Salt shakedown: A boon for lowering blood pressure

New guidelines to reduce added sodium in food are good news for everyone—not just people with high blood pressure.

cold cuts sodium salt blood pressure
Image: rezart/iStock

If you’re like most people, chances are you eat far more than the recommended amount of sodium, one of the main components of salt. But cutting back may be a little easier in the future, thanks to the FDA’s recent proposed guidelines to scale down sodium levels in processed and restaurant food.

Health experts consider the move a long-awaited step in the right direction. Strong evidence from more than 100 clinical trials shows that lowering dietary sodium also lowers blood pressure. High blood pressure (hypertension), which affects one in three American adults, is a key culprit in cardiovascular disease.

“I’m glad to see the FDA is finally doing something, and the gradual reduction they’re proposing is the way to go,” says Dr. Nancy Cook, professor of medicine at Harvard Medical School. Public health authorities, nutritionists, and cardiologists have been urging the agency to do something to regulate high sodium levels in our food supply for decades, she notes. A gradual reduction gives food companies time to reformulate their products and consumers time to adjust their taste buds.

Sodium sources

Current federal guidelines advise getting no more than 2,300 milligrams (mg) of sodium daily, but the average American consumes about 3,500 mg a day. Most of it—about 75%—comes from processed and restaurant foods, not the salt shaker. In the United States, the top sources of dietary sodium are breads and rolls (mostly because people eat these foods often); cold cuts and cured meats; pizza; poultry dishes (such as rotisserie chicken and chicken nuggets); soup; and sandwiches (including burgers).

A salty diet spills excess sodium into your bloodstream. This signals your kidneys to hold on to more water, and the extra fluid causes blood pressure to rise. But even in people without high blood pressure, excess sodium may harm the heart, kidneys, brain, and blood vessels.

According to a 2010 analysis in The New England Journal of Medicine, trimming sodium from our food supply could save many lives—and a lot of money. The projected annual benefits from slashing the average person’s sodium intake by about 1,200 mg a day include

  • preventing as many as 99,000 heart attacks and 66,000 strokes
  • reducing the number of deaths from any cause by as many as 92,000
  • saving up to $24 billion in health care expenses.

A possible paradox?

These benefits have been questioned, however, based on a few studies that suggest a paradoxical link between low sodium and a higher risk of cardiovascular disease. But those studies have fundamental flaws, notes Dr. Cook. For example, the observations are based on one-time “spot urine” tests to estimate sodium intake, which isn’t considered an accurate measure. Also, one recent study that pooled data from 49 different countries included some people with pre-existing disease and poor diet quality.

Clinical trials provide more reliable results. For example, the Trials of Hypertension Prevention (TOHP), which began in 1987, compared two groups of people at risk for high blood pressure. Half got advice and support to help lower their daily sodium intake to 1,800 mg; the other half had no sodium restrictions. During the two-phase trial, which lasted up to three years, the investigators estimated the participants’ sodium levels from multiple 24-hour urine measurements.
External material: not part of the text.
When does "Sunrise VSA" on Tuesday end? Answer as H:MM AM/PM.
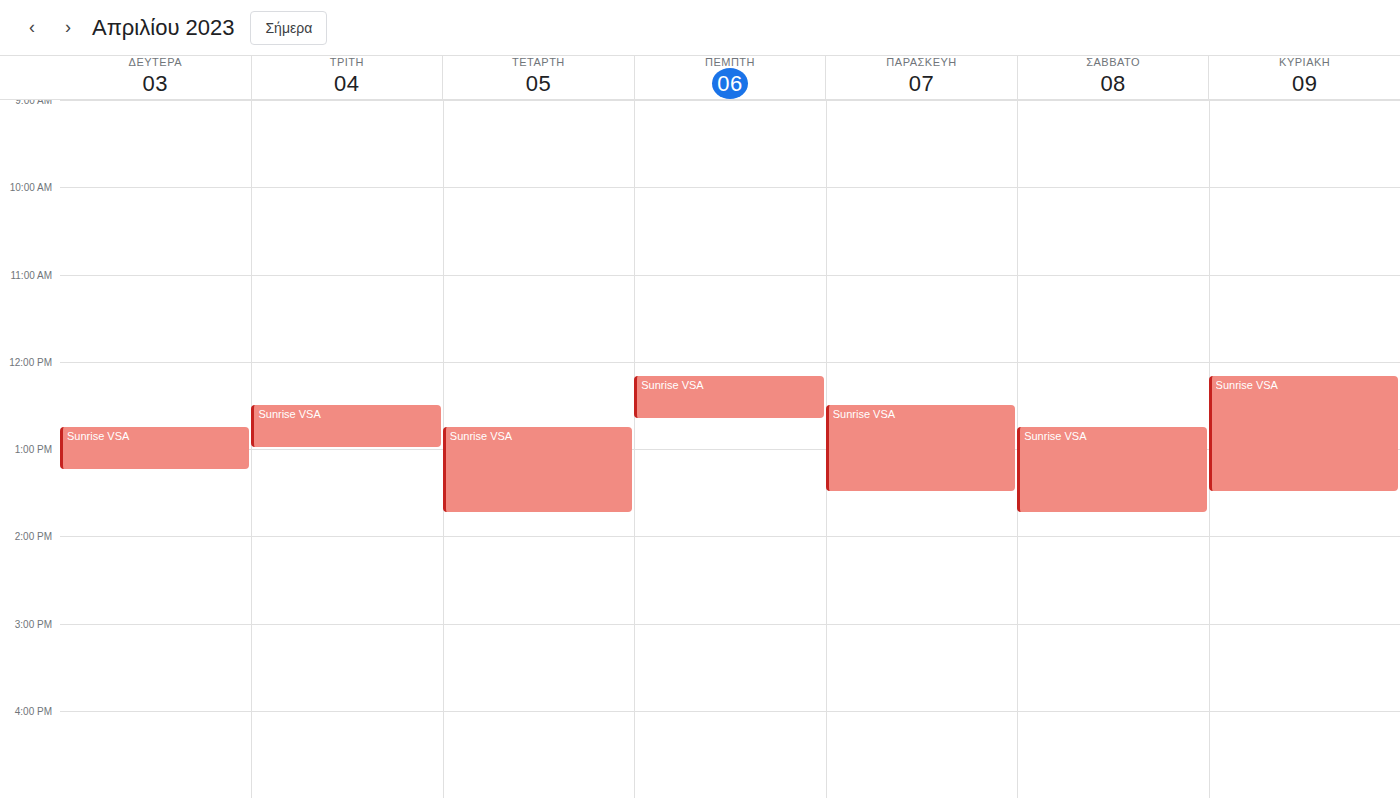
1:00 PM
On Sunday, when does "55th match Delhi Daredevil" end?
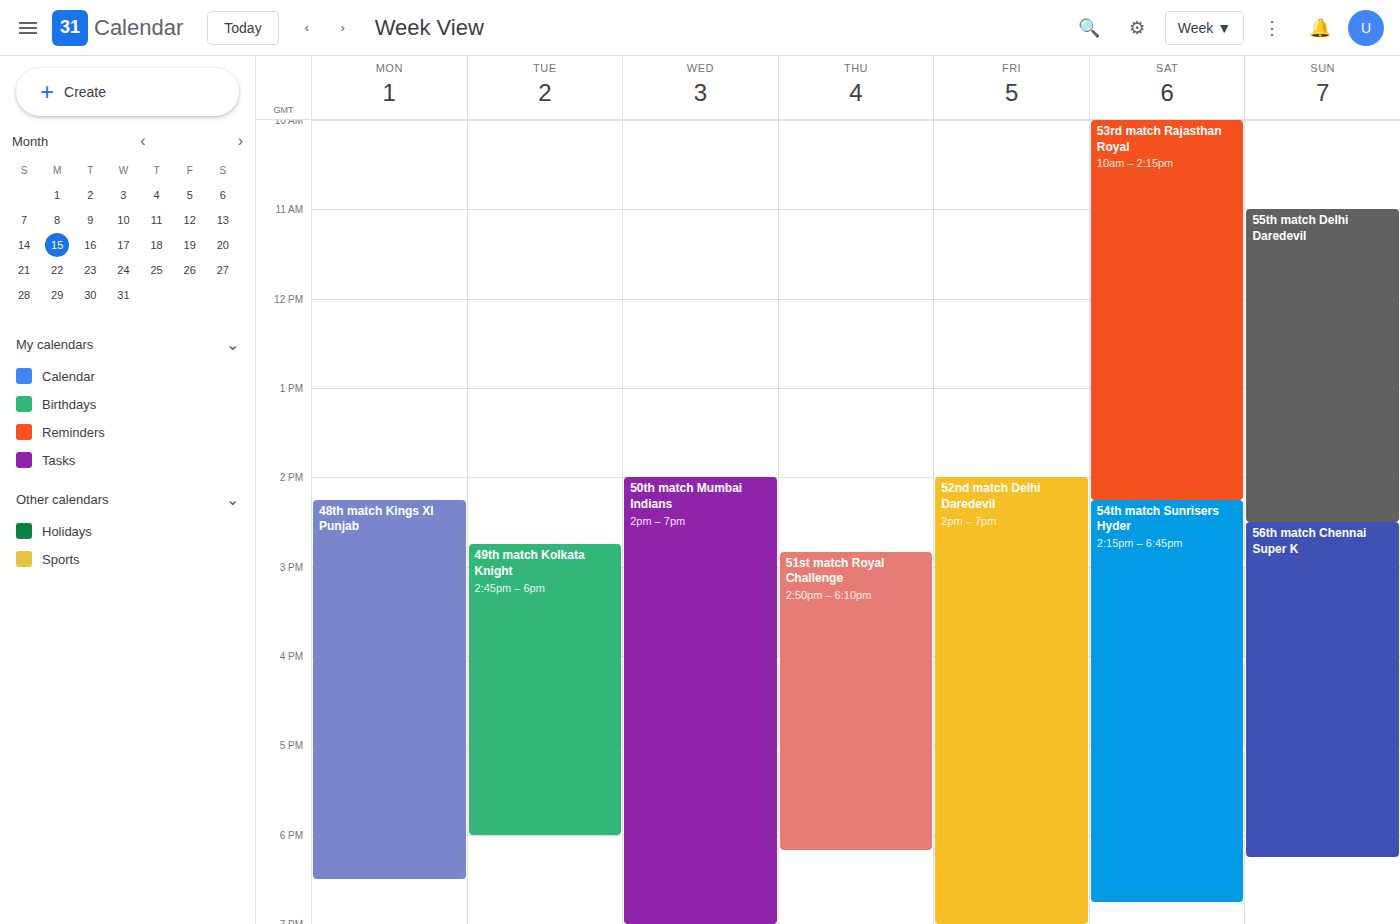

As expected, people who met the lower sodium goals had lower blood pressure compared with the controls. After the study ended, they didn’t necessarily stick to a strict low-salt diet, although many tended to choose less salty foods. Dr. Cook found that compared with the control group, those in the low-sodium group were 25% less likely to develop heart disease in the next 10 to 15 years. And results from the 20-year follow-up (which Dr. Cook presented at last year’s American Heart Association meeting) showed that they had a 15% lower risk of dying from any cause during that period.

The TOHP participants all had “prehypertension,” which is defined as a blood pressure reading of 120/80 to 139/89 millimeters of mercury (mm Hg). At least half of the population falls into this category, says Dr. Cook.

The FDA’s short-term target to lower our average sodium intake to about 3,000 mg per day may not make a dramatic difference in preventing and treating high blood pressure. But it’s a start—and will likely be easy to swallow, says Dr. Cook. “Because of all the research I’ve done, I try to avoid eating too much salt. Now, if I have pretzels with a lot of salt, I notice. Once you cut down, your taste for salt really does change,” says Dr. Cook.